[Entries taken from a collection]
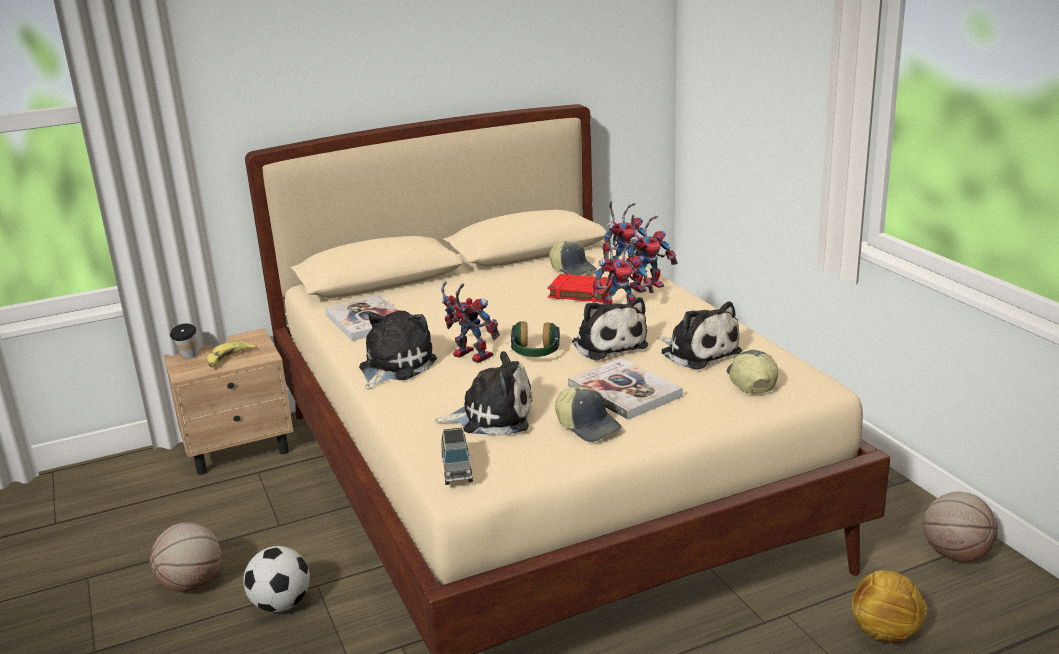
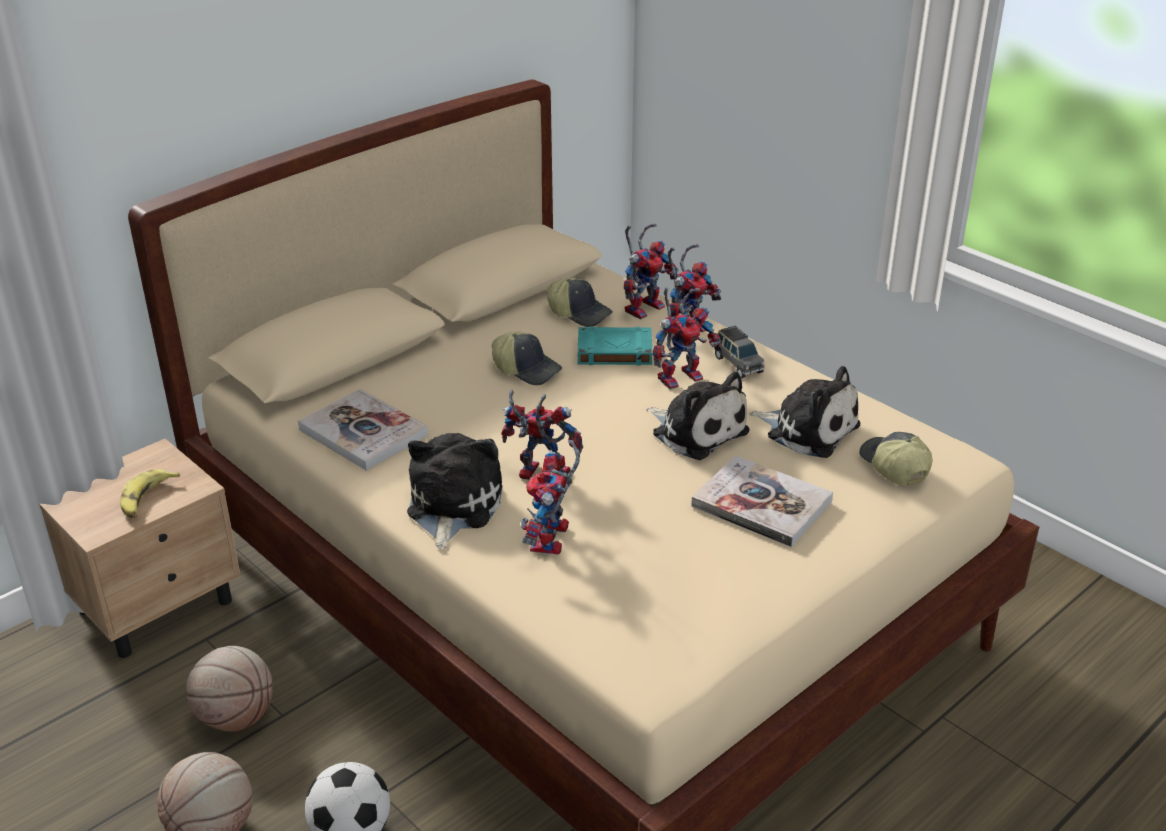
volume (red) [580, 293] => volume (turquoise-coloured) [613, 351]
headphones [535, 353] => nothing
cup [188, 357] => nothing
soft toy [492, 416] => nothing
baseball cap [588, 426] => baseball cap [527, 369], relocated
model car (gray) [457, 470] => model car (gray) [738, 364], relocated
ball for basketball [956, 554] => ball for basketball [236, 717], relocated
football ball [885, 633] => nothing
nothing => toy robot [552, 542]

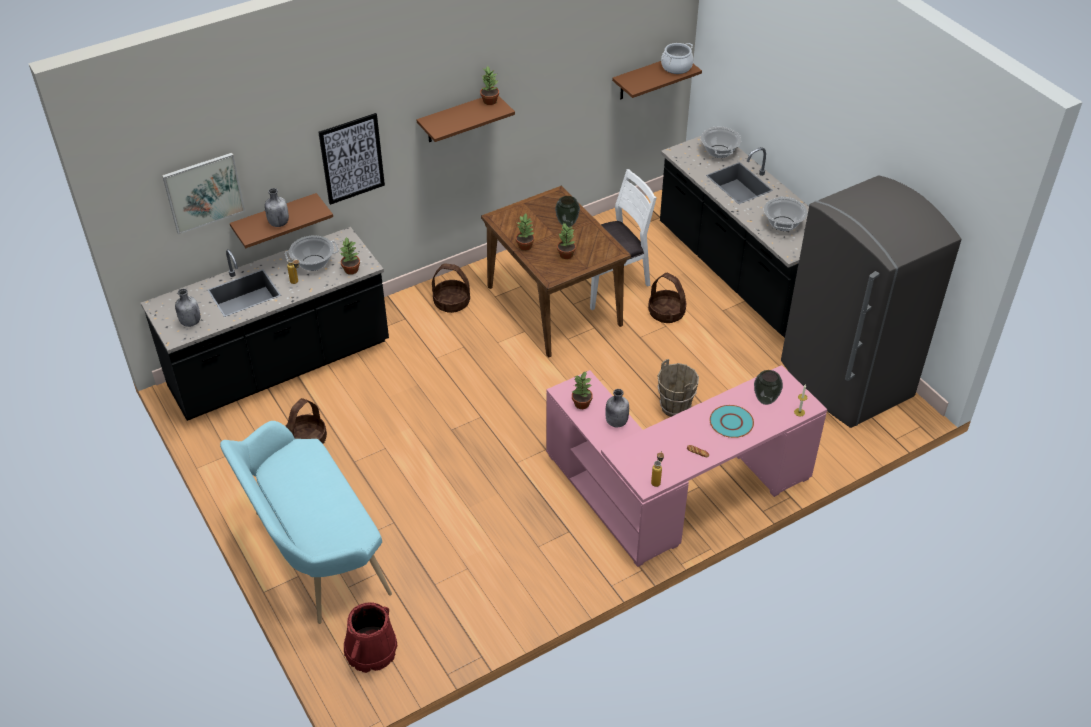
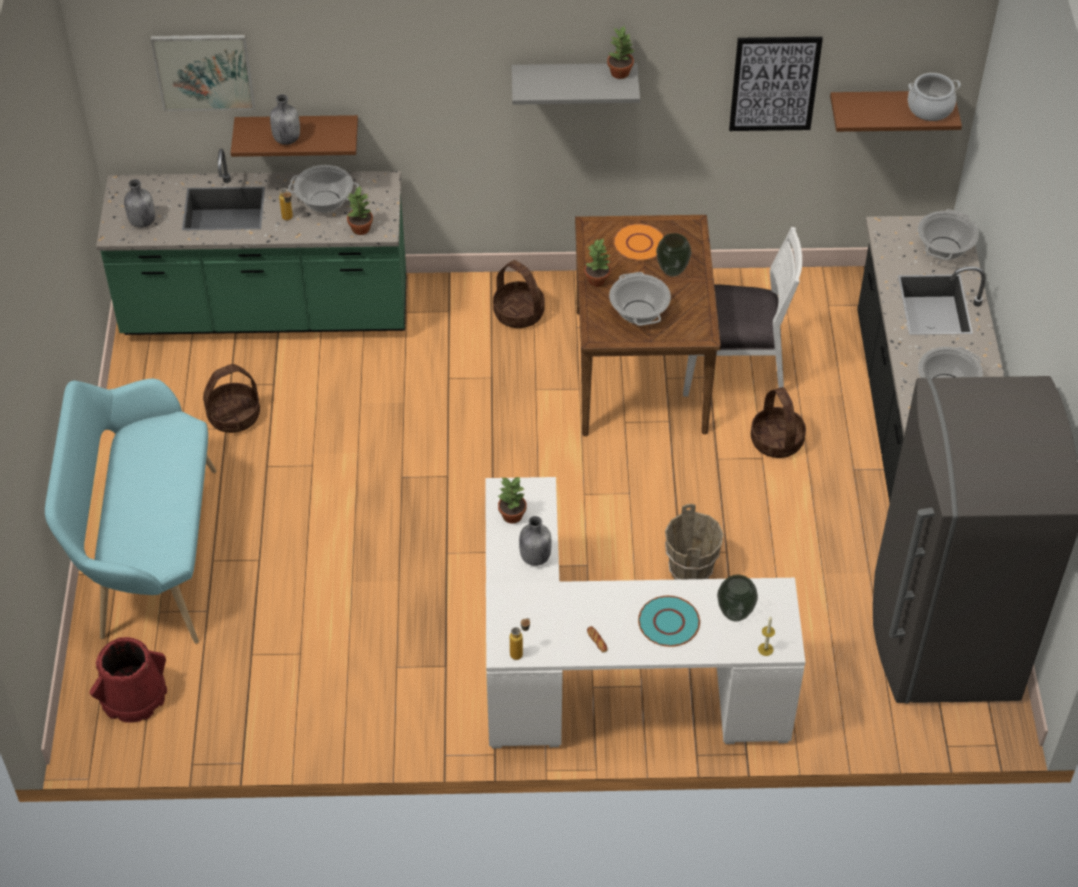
wall shelf (brown) [457, 118] => wall shelf (gray) [574, 80]
picture [352, 158] => picture [774, 83], relocated
potted plant [566, 254] => stockpot [638, 312]
kitchen counter (black) [280, 367] => kitchen counter (greenish) [266, 313]
desk (pinkish) [674, 493] => desk (white) [605, 680]
nothing => flat dish (orange-coloured) [639, 244]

◆ **Problem to work on**: Drop the pictures and give every line above again exactly.

◆ **Result of the exercise**:
volume (red) [580, 293] => volume (turquoise-coloured) [613, 351]
headphones [535, 353] => nothing
cup [188, 357] => nothing
soft toy [492, 416] => nothing
baseball cap [588, 426] => baseball cap [527, 369], relocated
model car (gray) [457, 470] => model car (gray) [738, 364], relocated
ball for basketball [956, 554] => ball for basketball [236, 717], relocated
football ball [885, 633] => nothing
nothing => toy robot [552, 542]

wall shelf (brown) [457, 118] => wall shelf (gray) [574, 80]
picture [352, 158] => picture [774, 83], relocated
potted plant [566, 254] => stockpot [638, 312]
kitchen counter (black) [280, 367] => kitchen counter (greenish) [266, 313]
desk (pinkish) [674, 493] => desk (white) [605, 680]
nothing => flat dish (orange-coloured) [639, 244]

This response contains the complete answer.